5) Be patient. Einstein supposedly observed that compound interest was the most powerful force in the universe. It applies not only to money but also to time. There’s no substitute for patience and perseverance. Which is another reason you actually have to love the work—otherwise, what’s the point of sticking to it?


One thing worth noticing is that none of these strategies are something you can really pay someone else to do. Sure, you can have a service or a coder set up your website and your email list. But you’re the one who has to generate the content. You have to make the connections, personal and institutional. You’re the one who has to wait.

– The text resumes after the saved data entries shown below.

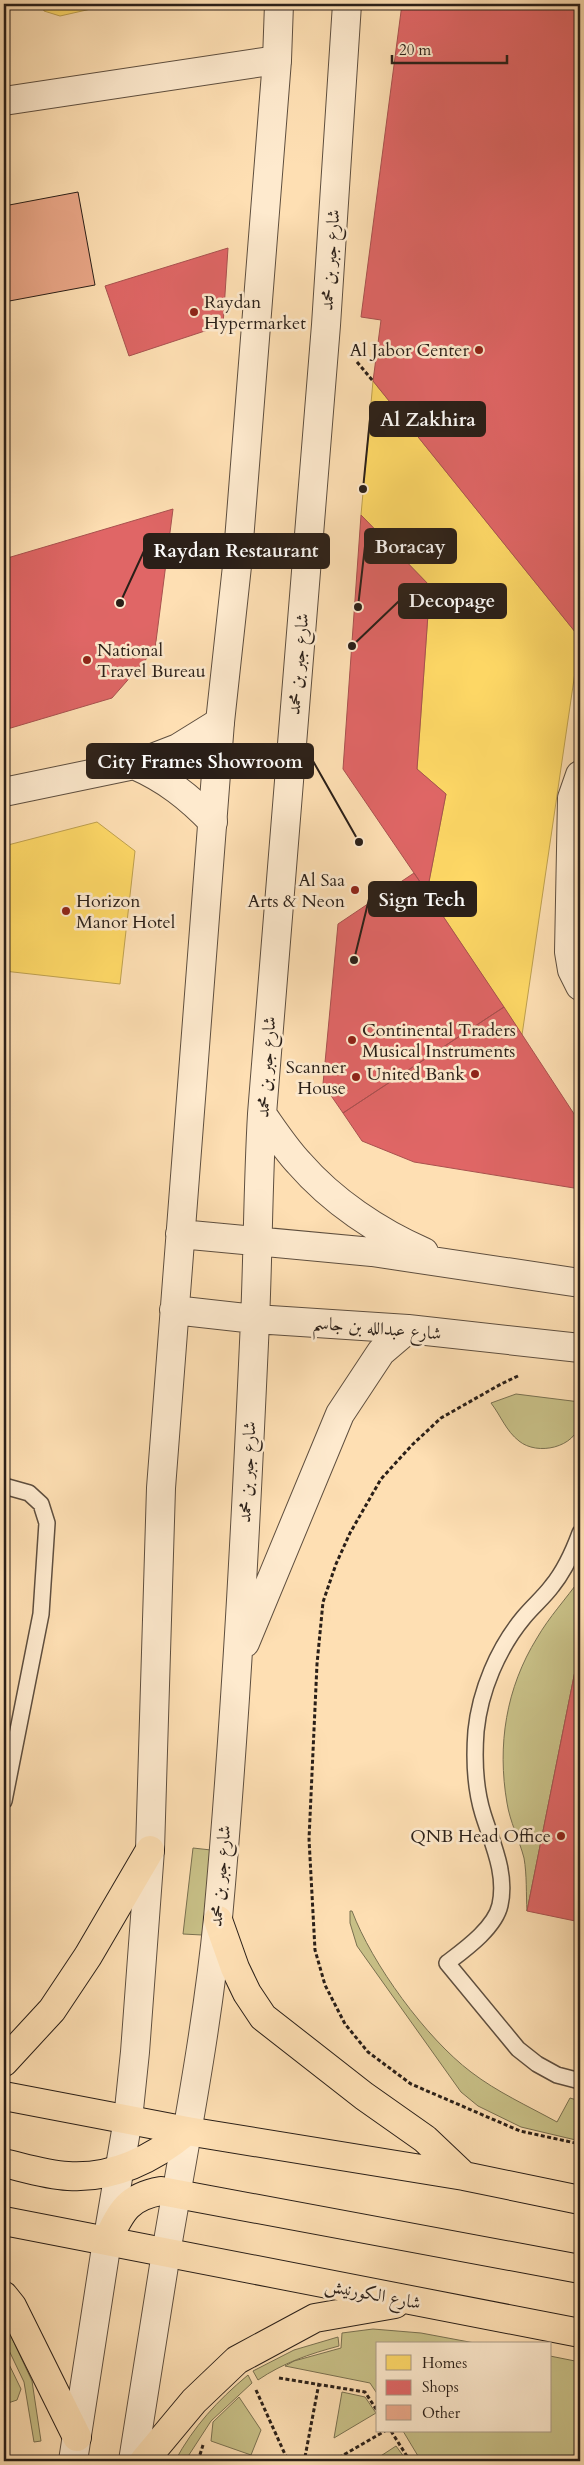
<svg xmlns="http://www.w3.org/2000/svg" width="584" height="2465" font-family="Cardo,Amiri,serif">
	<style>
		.green { fill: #c8c087; stroke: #797050 }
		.homes { fill: #ffd966; stroke: #bfa14f }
		.shops { fill: #e06666; stroke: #a9514f }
		.building { fill: #eaa788; stroke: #2a1f18 }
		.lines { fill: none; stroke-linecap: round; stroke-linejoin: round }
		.service-casing { stroke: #5f4f3f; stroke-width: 18 }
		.minor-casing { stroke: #5f4f3f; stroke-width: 30 }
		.tertiary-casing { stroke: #5f4f3f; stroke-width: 30 }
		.trunk-casing { stroke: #2a1f18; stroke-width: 30 }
		.path { stroke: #2a1f18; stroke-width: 3; stroke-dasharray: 4 2.5; stroke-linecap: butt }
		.service { stroke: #feeace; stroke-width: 15 }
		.minor { stroke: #feeace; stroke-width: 28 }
		.tertiary { stroke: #feeace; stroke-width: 28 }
		.trunk { stroke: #fedfb3; stroke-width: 28 }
		.poi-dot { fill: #8f2418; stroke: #feeace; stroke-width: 2 }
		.labels { text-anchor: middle; stroke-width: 5; stroke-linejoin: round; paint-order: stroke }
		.street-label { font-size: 18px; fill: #2a1f18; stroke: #feeace }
		.poi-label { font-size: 18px; fill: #2a1f18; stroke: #feeace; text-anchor: end }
		.leader { fill: none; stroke: #2a1f18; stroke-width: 2 }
		.callout-dot { fill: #2a1f18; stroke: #feeace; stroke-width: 2 }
		.callout { fill: #2a1f18; stroke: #2a1f18; stroke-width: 2 }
		.callout-label { font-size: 19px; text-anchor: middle; font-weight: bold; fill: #fff }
	</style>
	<rect width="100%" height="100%" fill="#fedfb3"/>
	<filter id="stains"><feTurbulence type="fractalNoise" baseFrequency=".004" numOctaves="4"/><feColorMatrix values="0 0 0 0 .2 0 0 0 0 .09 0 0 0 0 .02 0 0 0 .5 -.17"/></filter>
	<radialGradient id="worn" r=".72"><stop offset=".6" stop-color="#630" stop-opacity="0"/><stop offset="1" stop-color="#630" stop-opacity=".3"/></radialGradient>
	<path class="green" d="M 516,1394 L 580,1402 C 580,1409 581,1416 580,1422 C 576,1448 537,1456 519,1441 C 506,1431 501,1416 491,1403 Z
		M 580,1579 L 580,1646 L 527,1911 C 526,1894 527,1875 524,1858 C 519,1839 510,1822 507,1803 C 497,1745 506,1688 537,1638 C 549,1617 566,1599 580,1579 Z
		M 193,1848 L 211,1850 L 202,1935 L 183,1934 Z
		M 350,1911 L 352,1911 C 372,1964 426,2038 471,2072 C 497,2092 528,2106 557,2122 L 570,2098 L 580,2101 L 580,2141 L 521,2127 L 478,2106 L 461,2092 L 357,1946 L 350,1923 Z
		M 373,2329 L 421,2333 L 480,2344 L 378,2344 L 378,2395 L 370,2383 L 285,2366 L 294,2361 L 341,2348 L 342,2333 Z
		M 10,2334 L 32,2381 L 41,2441 L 34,2442 L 24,2382 L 4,2340 Z
		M 338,2337 L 339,2346 C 309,2354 283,2363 258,2380 L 253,2371 L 294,2350 Z
		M 4,2354 L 21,2389 L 17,2400 L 5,2404 Z
		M 550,2356 L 580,2362 L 580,2461 L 421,2461 L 403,2431 L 550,2431 Z
		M 248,2375 L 252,2383 L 211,2421 L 185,2461 L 175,2461 C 194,2426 217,2401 248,2375 Z
		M 342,2392 L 365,2397 L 376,2413 L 334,2438 Z
		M 239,2397 L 261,2430 L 251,2455 L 211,2441 L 213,2422 Z
		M 396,2446 L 407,2461 L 373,2461 Z"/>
	<path class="homes" d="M 42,4 L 113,4 L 60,16 L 44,11 Z
		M 373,381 L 580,638 L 522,1035 L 427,892 L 446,794 L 417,769 L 430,586 L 361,515 Z
		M 97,822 L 135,851 L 120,984 L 4,971 L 4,846 Z"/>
	<path class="shops" d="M 402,4 L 580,4 L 580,638 L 373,381 L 381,320 L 361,317 Z
		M 228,248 L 223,325 L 129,356 L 105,286 Z
		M 173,509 L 155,649 L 112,698 L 4,730 L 4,559 Z
		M 361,515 L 430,586 L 417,769 L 446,794 L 427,892 L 343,769 Z
		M 414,873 L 504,1007 L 343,1113 L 323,1084 L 338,924 Z
		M 504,1007 L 580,1123 L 580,1189 L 414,1162 L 362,1141 L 343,1113 Z
		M 580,1646 L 580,1922 L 527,1911 Z"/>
	<path class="building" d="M 78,192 L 95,285 L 4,302 L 4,206 Z"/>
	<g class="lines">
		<defs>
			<path id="service" d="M 4,1486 L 29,1493 L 41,1504 L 47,1523 L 41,1614 L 4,1801
				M 580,1533 C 573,1552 565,1570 552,1586 C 544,1597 533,1606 524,1617 C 498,1648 480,1691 476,1731 C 474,1757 475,1788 483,1814 C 492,1843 507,1873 500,1905 C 495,1928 464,1950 447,1963 L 518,2049 L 537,2064 L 557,2075 L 580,2081"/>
			<path id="minor" d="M 4,101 L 277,60
				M 134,765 C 166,779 189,797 213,822
				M 580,775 L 572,798 L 569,952 L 572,970 L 580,986
				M 4,792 L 134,765 L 178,748 L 220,722
				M 73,2461 L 107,2241
				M 133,2461 L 166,2253"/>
			<path id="tertiary" d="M 262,1114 C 274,1131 285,1148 299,1163 C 332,1201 378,1232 424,1252
				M 180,1234 L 372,1252 L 580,1283
				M 174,1310 L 255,1319 L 408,1329 L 580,1348
				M 245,1643 L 340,1414 L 381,1352 L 408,1329
				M 108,2237 L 128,2119 L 135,2052 L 150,1850 L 161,1488 L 220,722 L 237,566 L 277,60 L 279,4
				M 166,2253 C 185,2141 207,2030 218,1918 C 236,1719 246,1520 255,1321 C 258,1252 258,1183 262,1114 L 326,325 L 347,4"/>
			<path id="trunk" d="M 218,1920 L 235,1968 L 247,1993 L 263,2017 L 364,2096 L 425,2139 L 464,2176
				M 4,2062 L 52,2010 L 88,1956 L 150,1850
				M 4,2096 L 187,2131 L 464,2176 L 580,2200
				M 4,2163 C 25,2168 47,2175 68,2176 C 114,2179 153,2159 187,2131
				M 4,2221 L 580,2333
				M 107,2241 C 121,2212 127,2197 161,2191 L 580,2269
				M 4,2296 L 12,2306 L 77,2437
				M 144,2461 L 194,2401 L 237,2360 L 315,2318 L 395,2304"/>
		</defs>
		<use href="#service" class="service-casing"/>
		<use href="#minor" class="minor-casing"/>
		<use href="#tertiary" class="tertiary-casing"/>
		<use href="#trunk" class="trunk-casing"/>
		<path class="path" d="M 357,362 L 373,381
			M 518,1376 L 501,1384 L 441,1418 L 412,1445 L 381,1479 L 350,1533 L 336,1564 L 323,1602 L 317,1664 L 309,1839 L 315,1950 L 325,1985 L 345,2024 L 368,2052 L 411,2084 L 520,2131 L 580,2144
			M 279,2378 L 365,2392 L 378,2412
			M 256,2390 L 288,2461 L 305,2457 L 320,2461
			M 391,2431 L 410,2461
			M 305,2457 L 319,2383
			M 198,2461 L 203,2445
			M 333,2461 L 385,2431"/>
		<use href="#service" class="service"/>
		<use href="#minor" class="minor"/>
		<use href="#tertiary" class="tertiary"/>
		<use href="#trunk" class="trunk"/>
	</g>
	<g class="poi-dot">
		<circle cx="194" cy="312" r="5"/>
		<circle cx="479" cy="350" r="5"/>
		<circle cx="87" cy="660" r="5"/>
		<circle cx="355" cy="890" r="5"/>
		<circle cx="66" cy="911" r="5"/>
		<circle cx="352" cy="1040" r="5"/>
		<circle cx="475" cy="1074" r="5"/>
		<circle cx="356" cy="1077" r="5"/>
		<circle cx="561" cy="1836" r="5"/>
	</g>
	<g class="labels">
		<g class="street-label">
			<text transform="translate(330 260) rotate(-86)" y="6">شارع جبر بن محمد</text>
			<text transform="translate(298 664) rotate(-85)" y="6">شارع جبر بن محمد</text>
			<text transform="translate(266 1067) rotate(-86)" y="6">شارع جبر بن محمد</text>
			<text transform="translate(377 1328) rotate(5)" y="6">شارع عبدالله بن جاسم</text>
			<text transform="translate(247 1472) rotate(-87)" y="6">شارع جبر بن محمد</text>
			<text transform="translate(220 1876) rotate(-85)" y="6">شارع جبر بن محمد</text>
			<text transform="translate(373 2294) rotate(11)" y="6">شارع الكورنيش</text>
		</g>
		<g class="poi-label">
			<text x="204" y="308" text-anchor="start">Raydan<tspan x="204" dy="21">Hypermarket</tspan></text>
			<text x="469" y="356">Al Jabor Center</text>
			<text x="97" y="656" text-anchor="start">National<tspan x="97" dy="21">Travel Bureau</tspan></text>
			<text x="345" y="886">Al Saa<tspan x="345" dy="21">Arts &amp; Neon</tspan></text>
			<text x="76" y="907" text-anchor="start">Horizon<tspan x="76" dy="21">Manor Hotel</tspan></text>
			<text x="362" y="1036" text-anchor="start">Continental Traders<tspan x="362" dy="21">Musical Instruments</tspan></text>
			<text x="346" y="1073">Scanner<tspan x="346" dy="21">House</tspan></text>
			<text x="465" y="1080">United Bank</text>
			<text x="551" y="1842">QNB Head Office</text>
		</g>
	</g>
	<path class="leader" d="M363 489L370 419M358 607L365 546M120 603L144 551M352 646L399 601M359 842L313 761M354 960L369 899"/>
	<g class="callout-dot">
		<circle cx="363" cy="489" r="5"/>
		<circle cx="358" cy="607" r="5"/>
		<circle cx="120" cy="603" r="5"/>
		<circle cx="352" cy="646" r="5"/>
		<circle cx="359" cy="842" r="5"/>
		<circle cx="354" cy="960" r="5"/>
	</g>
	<g class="callout">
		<rect x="370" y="402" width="115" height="34" rx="5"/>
		<rect x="365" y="529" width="91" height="34" rx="5"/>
		<rect x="144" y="534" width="185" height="34" rx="5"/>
		<rect x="399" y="584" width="107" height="34" rx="5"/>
		<rect x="87" y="744" width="226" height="34" rx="5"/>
		<rect x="369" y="882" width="107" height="34" rx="5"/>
	</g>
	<g class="callout-label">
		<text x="428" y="426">Al Zakhira</text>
		<text x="410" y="553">Boracay</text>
		<text x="236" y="557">Raydan Restaurant</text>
		<text x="452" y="607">Decopage</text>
		<text x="200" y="768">City Frames Showroom</text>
		<text x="422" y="906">Sign Tech</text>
	</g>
	<rect width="584" height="2465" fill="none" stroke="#fedfb3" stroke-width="20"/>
	<rect x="5" y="5" width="574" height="2455" fill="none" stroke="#2a1f18" stroke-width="2.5"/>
	<rect x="10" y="10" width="564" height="2445" fill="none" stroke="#2a1f18"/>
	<rect x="376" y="2342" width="175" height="90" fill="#feeace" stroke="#a99985"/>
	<rect x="386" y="2355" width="25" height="15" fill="#ffd966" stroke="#a99985"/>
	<text x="422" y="2368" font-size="15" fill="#2a1f18">Homes</text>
	<rect x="386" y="2380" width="25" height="15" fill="#e06666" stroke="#a99985"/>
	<text x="422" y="2392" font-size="15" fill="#2a1f18">Shops</text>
	<rect x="386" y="2405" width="25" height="15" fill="#eaa788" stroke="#a99985"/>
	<text x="422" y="2418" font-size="15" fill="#2a1f18">Other</text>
	<path d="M392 55v8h115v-8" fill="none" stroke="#2a1f18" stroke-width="2.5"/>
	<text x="399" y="55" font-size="15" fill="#2a1f18" stroke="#feeace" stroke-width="4" paint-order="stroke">20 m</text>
	<rect width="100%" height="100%" filter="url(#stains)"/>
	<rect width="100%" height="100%" fill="url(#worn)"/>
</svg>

Is that so terrible, though? If you’re a creator who really cares about your creations, then you ultimately want your consumers to value what you’ve created and engage with it deeply. It’s a mutual investment strategy: you invest in them and they invest in you.


That is, I imagine, the logic behind Kevin Kelly’s famous “1000 true fans” dictum. Whether or not the math really works on that is questionable—it’s hard to charge $100 a year for your writing, for example, if you’re a poet or a novelist, much less find 1000 people who are willing to part with that much each and every year just for you. But on balance it’s much more likely to work if you invest on this personal scale than if you rely on Facebook ads to scrounge up fans for you.


The other condition for this strategy working is for consumers to resist the algorithmic direction of their interests and therefore their money toward its own winner-take-all choices. Small-scale creatives have to train people to see the problem and resist it.